Elle, Dorothy White, septuagénaire, ancienne danseuse, est venue à Venise se recueillir sur la tombe de son amour de jeunesse, danseur, mort devant elle sur scène, c'est ce qu'elle lui dit. Lui, Rodolfo Marchant, sans boulot, ruiné, devenu par la grâce du mensonge et de l'ivresse du septième verre, Rodolfo Marchanti, ténor à la Scala, descendu à l'Hôtel Excelsior.
Chaque soir, ils l'invitent à la Fenice, à partager sa loge, chaque fois la soirée se termine dans la suite de Rodolfo Marchanti.
Grâce à elle, il boit de moins en moins, par lui, elle semble vivre pleinement cet aparté amoureux.
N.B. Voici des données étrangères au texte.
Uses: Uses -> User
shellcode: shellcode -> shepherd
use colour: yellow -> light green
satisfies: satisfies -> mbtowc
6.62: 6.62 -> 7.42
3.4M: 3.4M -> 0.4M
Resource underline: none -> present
Un pas de deux tronqué, mais fastueux, salvateur. le mensonge par omission dans toute sa splendeur.
« Vous êtes un songe. Retrouvons-nous ce soir à l'opéra »
« La plupart des choses qui arrivent ici-bas sont telles qu'on ne les croirait pas »… lui dit-elle à la terrasse d'un café.
Pour ce dernier rendez-vous, il l'attend, elle est en retard. Il l'espère, elle ne vient pas. « Il attendit toute la nuit ».
Une valse qui s'accélère ou se transforme en tango, suit la musique des opéras, le tempo des baisers, qui s'arrête laissant le cavalier exsangue, seul sur un banc public.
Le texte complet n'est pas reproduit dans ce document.